We had a snack and then decided to go and bolt some of the drops in the crawling section. It was the first time we had been back in the crawl since the upper Columbia Canyon connection was made in July 2010. Chris put in two bolts at the slot in the floor near LAA6. After, we went to the small room that had several leads, We crawled through the hole in the floor, near FIS6, to access the most promising pit on our list. Chris again, worked on setting the two bolts and hangers while I passed him the tools as we both were lying down. We then made it back to the last pit with the clean-washed sides, near NAC1, off of the station FIS4. Chris wanted to be clipped into something while bolting this, and since we left our vertical gear and ropes back in the Bison Room, we opted to leave it for later.

After eating lunch, we inventoried our gear for our next task: to tackle the flowstone climb at the top of the CC connection traverse in the slit above LAE7. While I was on belay, he spent five bolts on the climb.
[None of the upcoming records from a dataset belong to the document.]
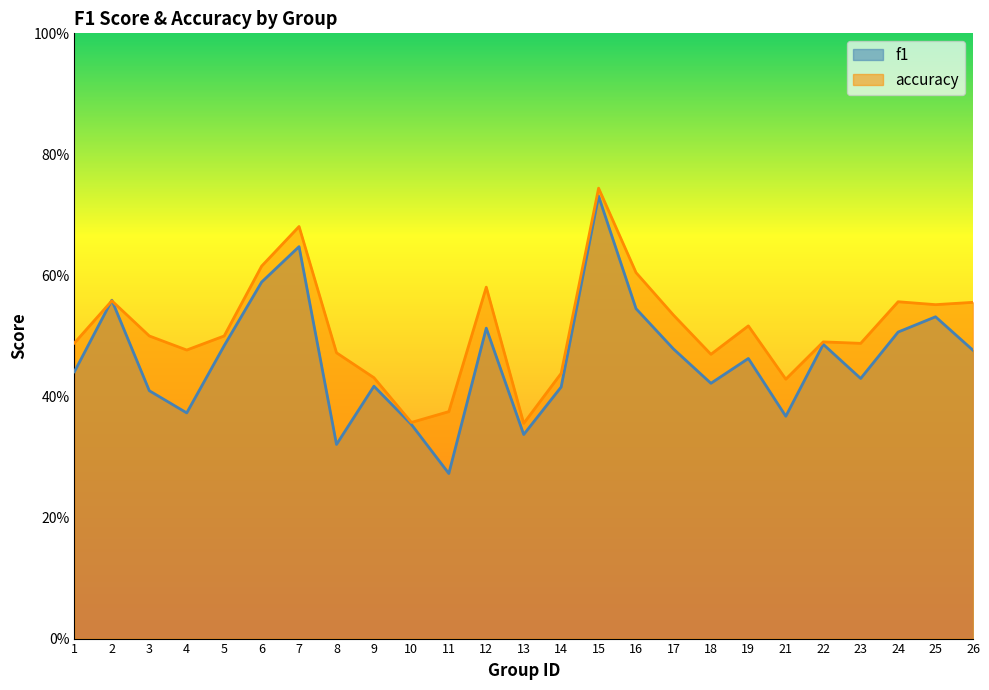

How many data points does each series have?

25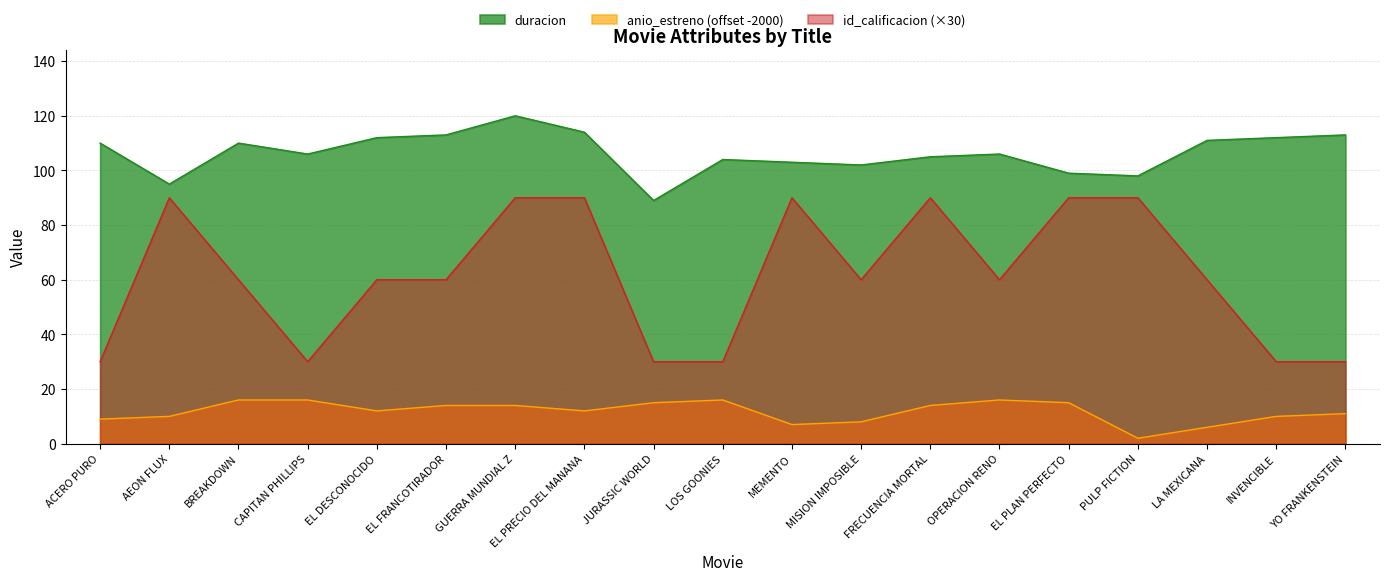

True or false: duracion has more than 0 points higher than both neighbors.

True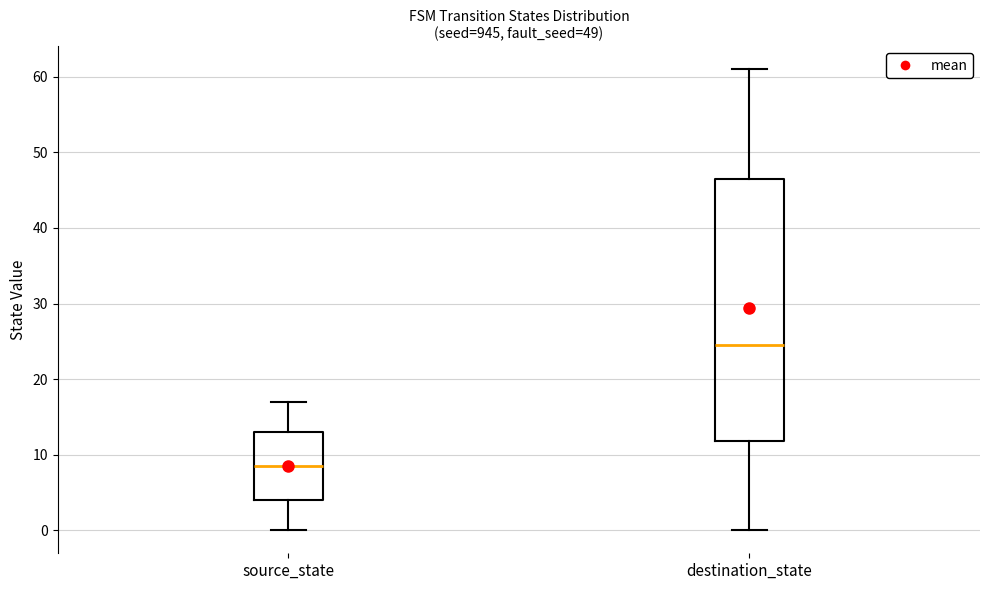

Reading left to right, transcribe this box plot: for each box, give where its median line is, the range the box spans, and where its two whiskers end, as read against the y-axis. The values are not printed on the chart, so give them approximately, as read against the axis.

source_state: median 9, box 4 to 13, whiskers 0 to 17
destination_state: median 25, box 12 to 47, whiskers 0 to 61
The rock was not very good, and completely mud covered, as I can attest to a mud shower for the entire time. Once at the top, Chris was straddling a mud bridge looking down each side. It was not what we had hoped for: another upper passage. He rigged the tail of the rope used on the 72-foot connection drop and came down, cleaning the route. Chris thinks that there may be free drop into Columbia Canyon on the other side of the straddle.

We made probably the best time, ever, when heading out of the cave. This can probably be attributed to my pain of wearing my harness. I had an extreme urgency to get it off as soon as possible. Once out, we were greeted with cold, piercing winds and changed as quickly as possible.

The numbers:
14 bolts used (personal gear)
2 hangers used (personal gear)
2 mallions used (personal gear)
0 feet of survey
16 hours underground


Cassell Cave
Doing a Cassell Cave trip with Brian Young and Meghan Moss. We had done the trip three years ago when I was sick and we weren’t leading. We were now on a mission to learn the thru trip — from Ody’s Pit to the Windy Entrance. It took us 13 hours, but we did it!

Cassell Cave
Here Meghan Moss rappels from a small window into a room.

Cassell Cave
And we saw this interesting little guy in the stream passage.